Data records:
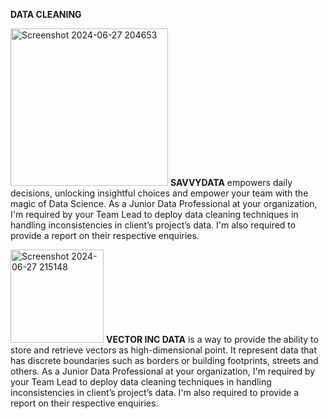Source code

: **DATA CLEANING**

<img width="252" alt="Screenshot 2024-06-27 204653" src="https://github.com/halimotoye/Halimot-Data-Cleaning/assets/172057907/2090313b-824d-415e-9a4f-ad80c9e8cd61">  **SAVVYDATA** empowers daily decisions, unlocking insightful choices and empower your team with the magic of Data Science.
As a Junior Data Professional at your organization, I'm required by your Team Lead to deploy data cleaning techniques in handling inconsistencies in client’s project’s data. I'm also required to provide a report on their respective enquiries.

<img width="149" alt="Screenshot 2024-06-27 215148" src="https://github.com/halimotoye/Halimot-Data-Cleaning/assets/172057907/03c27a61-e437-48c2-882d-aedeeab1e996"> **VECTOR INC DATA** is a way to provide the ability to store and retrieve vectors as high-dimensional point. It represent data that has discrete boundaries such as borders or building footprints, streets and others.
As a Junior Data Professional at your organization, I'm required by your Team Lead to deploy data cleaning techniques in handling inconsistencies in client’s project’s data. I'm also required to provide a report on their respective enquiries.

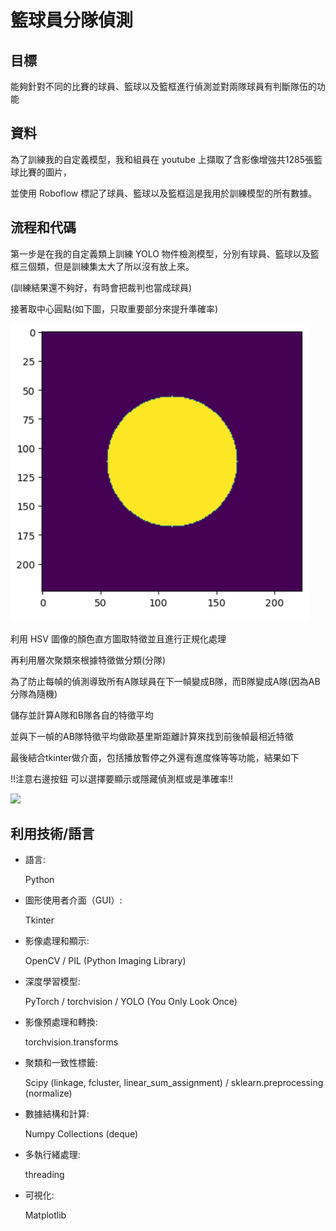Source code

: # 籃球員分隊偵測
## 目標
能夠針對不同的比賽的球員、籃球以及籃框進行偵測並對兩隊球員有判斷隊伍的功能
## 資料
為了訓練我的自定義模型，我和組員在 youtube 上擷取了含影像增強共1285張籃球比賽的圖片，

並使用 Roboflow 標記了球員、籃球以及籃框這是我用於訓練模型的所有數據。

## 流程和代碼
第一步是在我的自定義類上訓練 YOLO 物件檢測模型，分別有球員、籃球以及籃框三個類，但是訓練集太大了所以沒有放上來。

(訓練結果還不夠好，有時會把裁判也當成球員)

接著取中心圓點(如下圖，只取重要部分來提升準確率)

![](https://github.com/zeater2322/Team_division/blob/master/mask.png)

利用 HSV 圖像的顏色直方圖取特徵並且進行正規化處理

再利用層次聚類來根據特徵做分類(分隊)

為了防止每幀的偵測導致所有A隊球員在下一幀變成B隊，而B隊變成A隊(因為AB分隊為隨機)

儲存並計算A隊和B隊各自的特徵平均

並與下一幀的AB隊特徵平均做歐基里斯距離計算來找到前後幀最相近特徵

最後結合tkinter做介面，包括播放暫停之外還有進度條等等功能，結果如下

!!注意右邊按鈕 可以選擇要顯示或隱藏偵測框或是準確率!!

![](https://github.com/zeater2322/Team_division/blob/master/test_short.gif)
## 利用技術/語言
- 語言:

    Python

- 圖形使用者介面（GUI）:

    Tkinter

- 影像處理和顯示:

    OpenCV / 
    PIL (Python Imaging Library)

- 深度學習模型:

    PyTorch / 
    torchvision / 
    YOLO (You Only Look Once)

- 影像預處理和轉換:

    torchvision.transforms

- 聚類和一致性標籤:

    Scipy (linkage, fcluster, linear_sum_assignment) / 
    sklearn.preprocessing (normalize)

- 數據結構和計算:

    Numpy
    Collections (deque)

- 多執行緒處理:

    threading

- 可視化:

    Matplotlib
* * *
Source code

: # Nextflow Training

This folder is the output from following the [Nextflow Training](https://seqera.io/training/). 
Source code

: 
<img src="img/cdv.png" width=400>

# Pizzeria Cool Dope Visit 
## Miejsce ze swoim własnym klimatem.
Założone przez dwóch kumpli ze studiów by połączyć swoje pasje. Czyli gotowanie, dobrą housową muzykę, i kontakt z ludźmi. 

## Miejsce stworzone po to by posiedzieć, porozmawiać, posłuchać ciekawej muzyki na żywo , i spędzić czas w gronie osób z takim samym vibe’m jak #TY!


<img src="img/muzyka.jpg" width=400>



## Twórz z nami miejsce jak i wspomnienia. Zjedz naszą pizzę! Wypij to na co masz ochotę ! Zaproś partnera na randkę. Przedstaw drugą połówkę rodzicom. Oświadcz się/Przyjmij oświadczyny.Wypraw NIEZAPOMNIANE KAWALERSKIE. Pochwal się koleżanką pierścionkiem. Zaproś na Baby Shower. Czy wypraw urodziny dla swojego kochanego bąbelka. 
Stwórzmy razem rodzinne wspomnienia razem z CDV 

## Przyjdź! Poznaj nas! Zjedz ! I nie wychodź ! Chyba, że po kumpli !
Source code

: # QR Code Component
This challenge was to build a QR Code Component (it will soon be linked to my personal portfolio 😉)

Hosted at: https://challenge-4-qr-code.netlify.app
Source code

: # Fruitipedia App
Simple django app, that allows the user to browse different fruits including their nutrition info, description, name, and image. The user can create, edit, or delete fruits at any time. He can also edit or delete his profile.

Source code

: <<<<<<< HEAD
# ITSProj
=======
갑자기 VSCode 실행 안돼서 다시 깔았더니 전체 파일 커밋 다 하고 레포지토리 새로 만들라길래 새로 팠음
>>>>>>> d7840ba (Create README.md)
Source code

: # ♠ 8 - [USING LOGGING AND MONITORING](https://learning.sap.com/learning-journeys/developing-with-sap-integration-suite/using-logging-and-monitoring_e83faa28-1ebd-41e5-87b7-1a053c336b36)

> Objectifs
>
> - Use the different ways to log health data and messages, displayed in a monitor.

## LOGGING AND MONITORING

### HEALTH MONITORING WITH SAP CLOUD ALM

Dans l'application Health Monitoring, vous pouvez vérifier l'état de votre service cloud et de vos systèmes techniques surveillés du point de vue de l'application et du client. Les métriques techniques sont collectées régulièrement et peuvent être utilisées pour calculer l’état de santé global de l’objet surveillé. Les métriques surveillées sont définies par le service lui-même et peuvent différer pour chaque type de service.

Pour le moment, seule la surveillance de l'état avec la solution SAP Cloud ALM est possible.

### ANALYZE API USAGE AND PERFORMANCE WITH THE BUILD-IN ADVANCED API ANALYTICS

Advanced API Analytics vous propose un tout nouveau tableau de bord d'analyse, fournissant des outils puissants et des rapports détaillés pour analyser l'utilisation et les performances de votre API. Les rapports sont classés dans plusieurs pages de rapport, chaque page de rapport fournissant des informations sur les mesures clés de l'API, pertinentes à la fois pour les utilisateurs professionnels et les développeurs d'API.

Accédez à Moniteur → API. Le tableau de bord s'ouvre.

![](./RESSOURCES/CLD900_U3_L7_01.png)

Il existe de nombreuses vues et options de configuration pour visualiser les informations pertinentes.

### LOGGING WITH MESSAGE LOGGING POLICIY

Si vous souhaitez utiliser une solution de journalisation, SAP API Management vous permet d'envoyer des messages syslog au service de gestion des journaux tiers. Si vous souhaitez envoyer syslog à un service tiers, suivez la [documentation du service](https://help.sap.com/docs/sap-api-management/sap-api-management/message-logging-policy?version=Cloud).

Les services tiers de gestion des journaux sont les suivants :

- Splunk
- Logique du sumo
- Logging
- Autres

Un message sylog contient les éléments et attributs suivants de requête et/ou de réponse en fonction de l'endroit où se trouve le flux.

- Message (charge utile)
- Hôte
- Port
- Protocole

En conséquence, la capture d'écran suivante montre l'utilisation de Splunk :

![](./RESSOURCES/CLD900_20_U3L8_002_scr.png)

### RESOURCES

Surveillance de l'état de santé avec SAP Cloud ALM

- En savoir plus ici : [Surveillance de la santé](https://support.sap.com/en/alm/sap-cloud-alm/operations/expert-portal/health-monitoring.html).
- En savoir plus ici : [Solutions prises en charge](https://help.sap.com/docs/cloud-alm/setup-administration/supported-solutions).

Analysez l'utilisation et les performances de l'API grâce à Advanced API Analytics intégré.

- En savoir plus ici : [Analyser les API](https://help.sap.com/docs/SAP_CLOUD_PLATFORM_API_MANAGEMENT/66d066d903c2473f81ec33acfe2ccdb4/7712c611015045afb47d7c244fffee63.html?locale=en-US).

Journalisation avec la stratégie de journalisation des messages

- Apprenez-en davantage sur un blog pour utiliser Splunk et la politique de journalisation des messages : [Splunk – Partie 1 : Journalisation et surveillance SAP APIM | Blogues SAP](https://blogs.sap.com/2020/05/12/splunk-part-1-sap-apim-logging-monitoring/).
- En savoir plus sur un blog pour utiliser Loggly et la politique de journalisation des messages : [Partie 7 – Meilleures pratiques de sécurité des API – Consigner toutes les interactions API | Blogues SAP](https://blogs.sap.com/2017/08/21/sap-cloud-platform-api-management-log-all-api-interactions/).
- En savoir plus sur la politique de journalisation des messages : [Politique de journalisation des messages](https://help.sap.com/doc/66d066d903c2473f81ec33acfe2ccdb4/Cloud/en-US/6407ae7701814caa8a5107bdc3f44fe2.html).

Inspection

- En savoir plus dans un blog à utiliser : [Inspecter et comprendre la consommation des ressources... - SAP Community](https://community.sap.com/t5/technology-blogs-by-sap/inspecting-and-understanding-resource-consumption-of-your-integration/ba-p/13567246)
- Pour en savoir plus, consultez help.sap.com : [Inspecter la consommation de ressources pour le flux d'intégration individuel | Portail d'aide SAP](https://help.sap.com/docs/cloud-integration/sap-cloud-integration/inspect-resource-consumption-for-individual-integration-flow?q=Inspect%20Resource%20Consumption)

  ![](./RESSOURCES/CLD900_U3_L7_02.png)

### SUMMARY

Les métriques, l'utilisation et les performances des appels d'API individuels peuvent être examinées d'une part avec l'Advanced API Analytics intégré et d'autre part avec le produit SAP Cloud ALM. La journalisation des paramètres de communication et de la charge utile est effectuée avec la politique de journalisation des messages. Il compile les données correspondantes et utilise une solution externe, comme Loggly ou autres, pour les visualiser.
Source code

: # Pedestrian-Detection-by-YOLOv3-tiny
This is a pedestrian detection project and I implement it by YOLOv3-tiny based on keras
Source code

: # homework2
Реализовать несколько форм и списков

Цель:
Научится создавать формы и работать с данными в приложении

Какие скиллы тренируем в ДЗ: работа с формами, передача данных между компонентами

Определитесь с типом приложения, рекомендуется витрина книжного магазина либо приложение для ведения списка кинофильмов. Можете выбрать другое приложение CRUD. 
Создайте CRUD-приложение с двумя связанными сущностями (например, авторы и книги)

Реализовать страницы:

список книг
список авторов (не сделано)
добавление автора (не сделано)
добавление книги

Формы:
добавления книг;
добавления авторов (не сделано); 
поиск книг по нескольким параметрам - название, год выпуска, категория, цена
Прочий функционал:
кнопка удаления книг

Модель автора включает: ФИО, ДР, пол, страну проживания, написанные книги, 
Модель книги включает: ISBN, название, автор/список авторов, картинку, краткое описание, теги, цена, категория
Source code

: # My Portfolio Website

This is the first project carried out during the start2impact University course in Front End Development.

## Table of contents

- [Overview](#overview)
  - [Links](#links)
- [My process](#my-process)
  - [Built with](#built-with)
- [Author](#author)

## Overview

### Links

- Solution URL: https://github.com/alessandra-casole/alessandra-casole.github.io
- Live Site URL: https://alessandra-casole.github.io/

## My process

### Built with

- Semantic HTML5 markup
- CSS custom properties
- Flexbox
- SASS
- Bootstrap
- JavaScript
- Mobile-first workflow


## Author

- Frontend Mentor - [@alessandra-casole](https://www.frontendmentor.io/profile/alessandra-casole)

Activity:
Report only how many lines in the records contain the word "This".

Output:
4